Bonefish, Bonefish, this is Shadow Chaser.” He bounced his right deck shoe on the wood floor boards. Come on, Riley. Wait until you hear this. Okay, okay, where was she? She was just calling them a few minutes ago. But oh, how things had changed in those few minutes. He couldn’t wait to give her the news. “Bonefish, Bonefish, this is Shadow Chaser,” he called again. I know you’re there, Riley. Answer me. He called a third time, but the only answer he got was silence.

CHAPTER EIGHTY-TWO

Aboard the Bonefish

March 31, 2008

5:55 a.m.

Riley could see Spyder didn’t really want to shoot. He wanted her to stop making noise. He had to know that the gun would wake up people in the village, including any Gendarmes, and he sure as hell wouldn’t want that. She felt confident she could handle the Brewster brothers alone — even if it was two against one.

“I said drop the knife, bitch!” Spyder yelled.

Riley hadn’t heard Cole’s voice on the radio for several long seconds. She hoped he had abandoned his attempt to reach her.

“Okay, okay” she said. She rested one hand for balance on the dodger next to her and crouched. She set the knife down on the fiberglass deck, and then stood up again.

“Now, turn around and git your ass into that cockpit. But remember, I’m right here with this gun pointed at your back. Don’t try nothing stupid.”

Riley turned, her mind whirring. She would wait until they were below. It would muffle the noise, and she would have more options in that confined space she knew so well. She heard the two men talking in hushed voices behind her as she climbed down and sat on one of the seats.

“Come on. I know you like to watch, Pinky.”

She saw the black boot scrape across the teak-topped coaming as Spyder climbed into the cockpit.
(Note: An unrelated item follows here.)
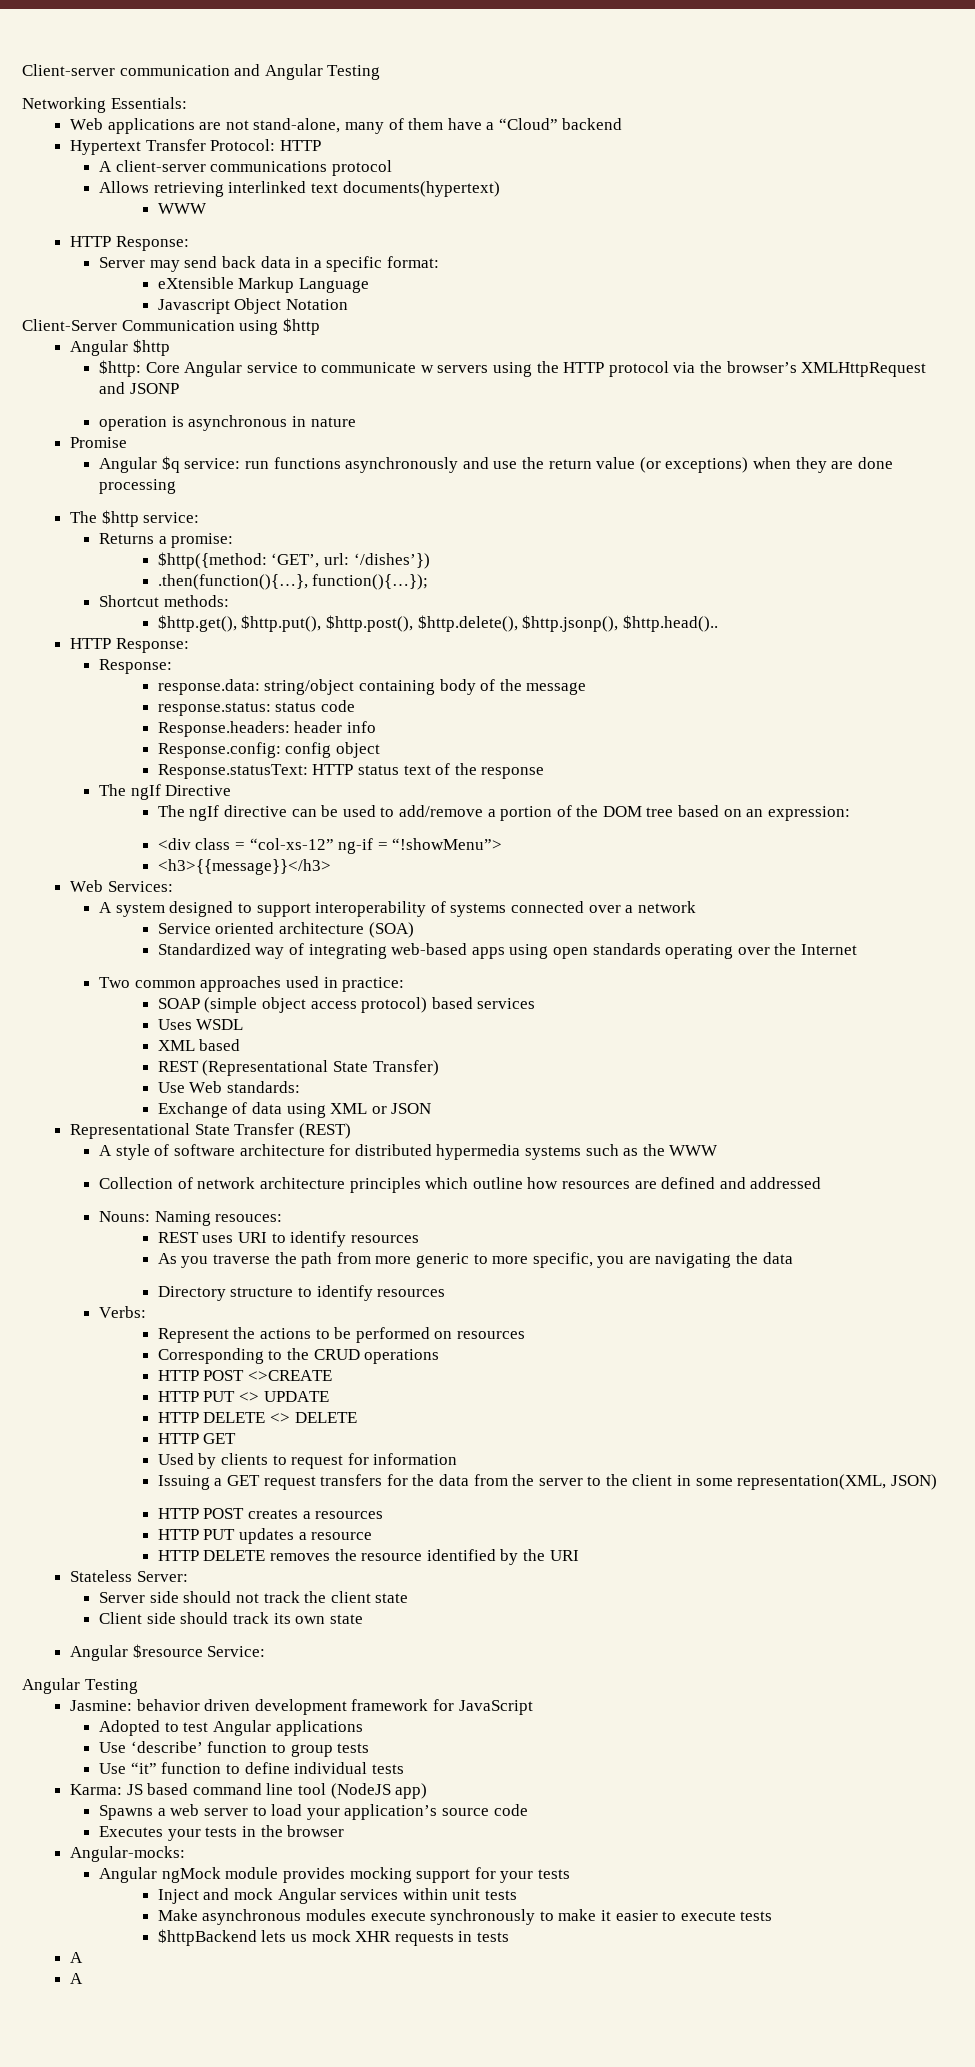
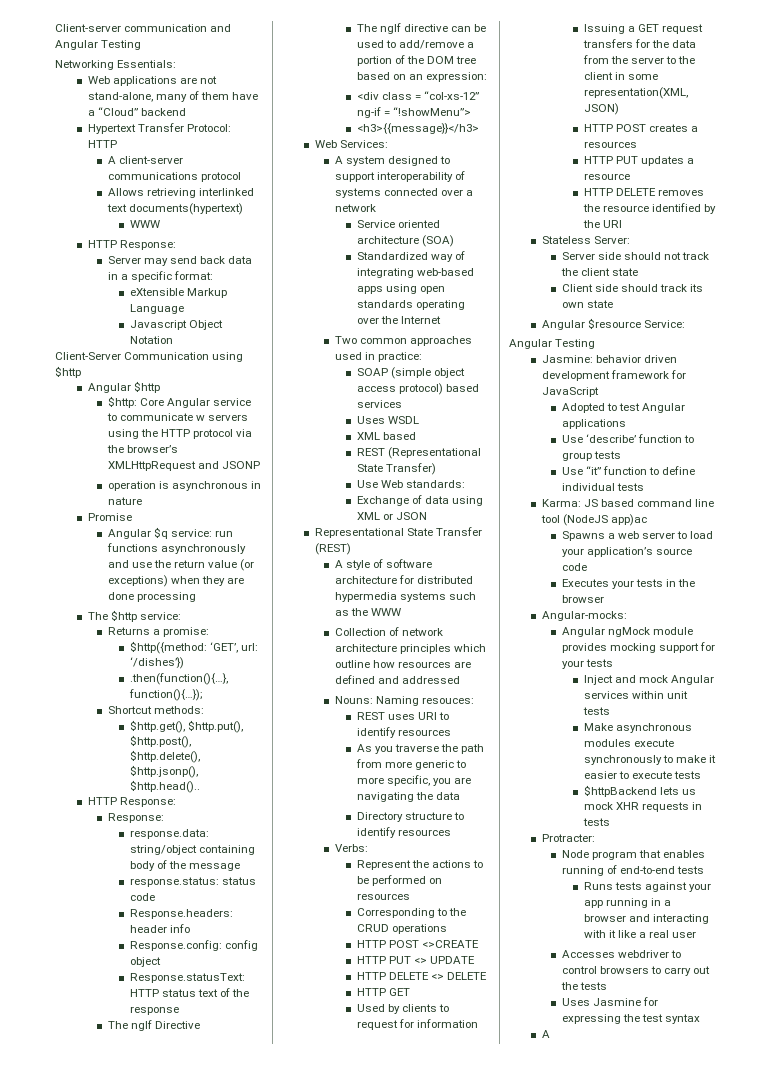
[395,1783,428,1799] app) -> [610,514,647,526] app)ac
[69,1952,83,1963] A -> [541,834,595,842] [561,850,705,860] [561,865,704,876] [583,882,712,892] [583,898,672,908] [583,914,709,924] [583,930,697,938] [561,950,681,958] [561,966,711,976] [560,982,607,990] [561,997,658,1006] [561,1014,700,1024] Protracter: // Node program that enables running of end-to-end tests // Runs tests against your app running in a browser and interacting with it like a real user // Accesses webdriver to control browsers to carry out the tests // Uses Jasmine for expressing the test syntax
Then he sat and swung the gun toward her.

“We ain’t got time for this, Spyder,” the chubby one said from outside the cockpit. He rocked from one foot to the other as he struggled with how to climb over the coaming and duck under the dodger and bimini.
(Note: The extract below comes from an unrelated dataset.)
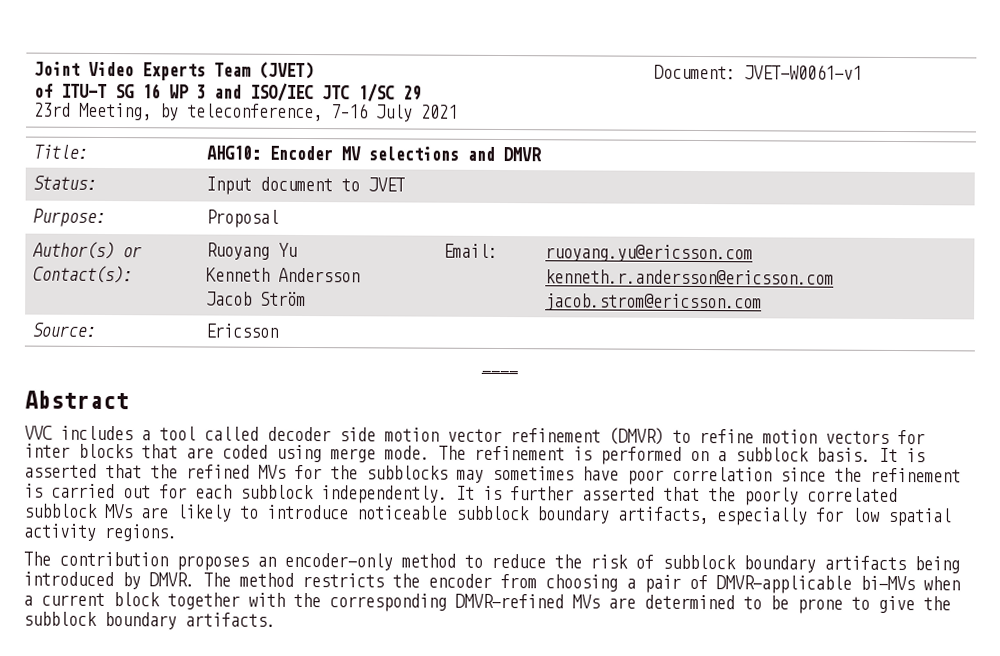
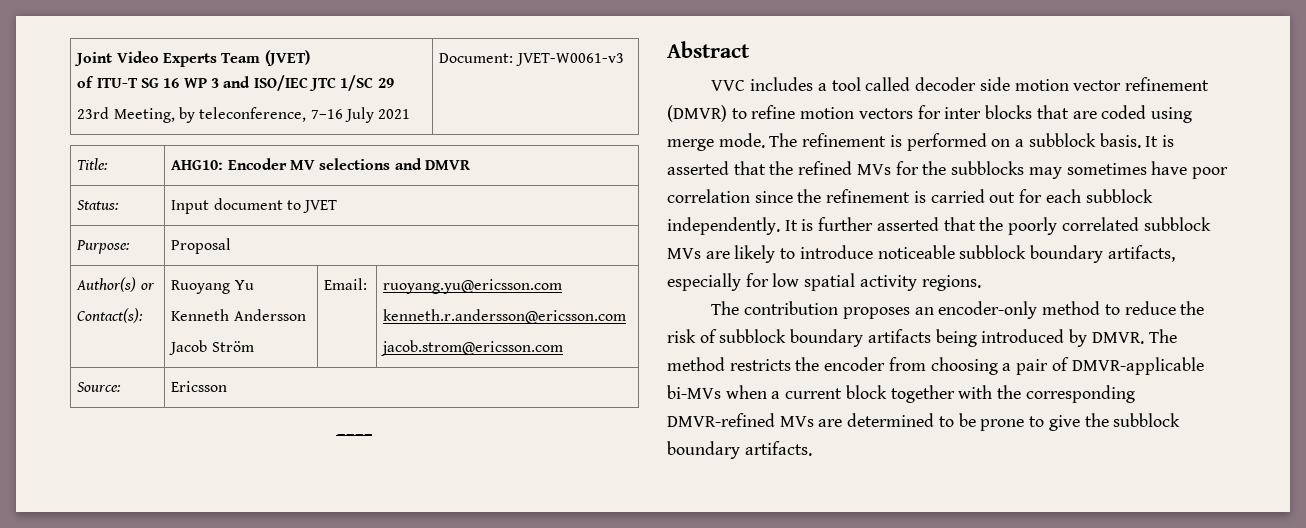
[744,64,863,80] JVET-W0061-v1 -> [515,53,624,66] JVET-W0061-v3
 While he was dawdling, Riley took a closer look at the gun. It looked like a Ruger Mark II target pistol. Twenty-two caliber. One of her buddies used to bring one to the range at Quantico. She knew it well.

“Fuck we ain’t.” Spyder slid down the seat opposite her to make room for his brother, and he smiled his brown, gap-tooth smile at her. “Git down here, bro. We gonna make this bitch tell us where the doc is. That’s all.”

The chubby guy swung a leg into the cockpit, then hit his head on the stainless tubing as he tried to duck under the canvas. “Ow! Shit.” His other foot tripped on the winch, and he collapsed on the cockpit seat.

Now she understood why Spyder had moved so far out of the way.

The strange man acted as though nothing had happened. He sat up and ran his fingers through his white Afro. “I know you Spyder. That ain’t all you got in mind. Don’t screw this up.”